Abilene records first homicide of year
By TANYA EISERER / Abilene Reporter-News
An Abilene man died early Friday morning after an assailant apparently ran him down in a truck.
It was Abilene's first homicide of the year.
Gregory Lee Herbst, 46, was pronounced dead by Justice of the Peace Samuel Matta at 4:40 a.m. at Hendrick Medical Center.
Police detectives have not made any arrests in the murder, which occurred in the 1400 block of North 17th, across the street from College Heights Elementary, about 1:15 a.m.
"At this point in the investigation, we're having to go on a lot of hearsay, and we're not sure of all the facts," said Abilene police Det. Jay Hatcher, lead investigator. "Everything I know is what somebody else is telling me."
Hatcher said a witness told police that he and the murder victim had been driving around after leaving a local nightclub when two men approached their truck and tried to sell them drugs.
The witness said when he and Herbst, a structures mechanic at Eagle Aviation Services, told the men they weren't interested in buying drugs, one of them jumped in the bed of the pickup and refused to get out. The suspect was described as a stocky black man, about 5-foot-9 with short hair.
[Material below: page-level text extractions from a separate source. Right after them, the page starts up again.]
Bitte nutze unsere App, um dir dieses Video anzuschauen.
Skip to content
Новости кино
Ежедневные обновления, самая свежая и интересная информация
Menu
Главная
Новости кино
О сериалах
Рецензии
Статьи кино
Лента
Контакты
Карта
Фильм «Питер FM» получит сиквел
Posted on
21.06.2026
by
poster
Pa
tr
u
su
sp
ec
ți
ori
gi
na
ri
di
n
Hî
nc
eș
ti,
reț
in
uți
They drove off with the man still in the pickup, the witness said, and later they got out to confront him. After a fight, the suspect got in the witness' truck and fled, the witness said. He added he found Herbst lying in a pool of blood and sought help at a nearby house. Residents called police.
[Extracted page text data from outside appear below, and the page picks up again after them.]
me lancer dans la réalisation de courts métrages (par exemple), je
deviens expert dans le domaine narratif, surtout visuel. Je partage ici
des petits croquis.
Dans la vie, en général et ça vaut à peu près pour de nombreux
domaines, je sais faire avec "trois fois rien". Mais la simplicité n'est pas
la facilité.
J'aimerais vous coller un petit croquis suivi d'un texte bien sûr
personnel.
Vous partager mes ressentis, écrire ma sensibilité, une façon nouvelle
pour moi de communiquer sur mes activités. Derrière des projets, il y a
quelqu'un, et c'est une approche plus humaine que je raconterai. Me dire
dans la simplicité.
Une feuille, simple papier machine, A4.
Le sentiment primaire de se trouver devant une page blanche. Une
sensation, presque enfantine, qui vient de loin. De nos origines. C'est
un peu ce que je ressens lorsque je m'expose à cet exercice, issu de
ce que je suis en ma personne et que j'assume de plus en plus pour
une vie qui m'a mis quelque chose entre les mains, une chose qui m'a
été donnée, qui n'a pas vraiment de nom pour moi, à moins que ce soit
Hatcher said the witness doesn't know how Herbst was run over.
"His face was pummeled and his eyes are swollen shut," Hatcher said of the witness. "He was in shock."
Detectives found the truck less than a mile from the murder site, abandoned and stripped behind a vacant house in the 1300 block of Plum.
Hatcher said police are "beating the bushes" looking for leads.
"We're in the process of trying to develop suspects," he said.
"We feel confident that we will identify him."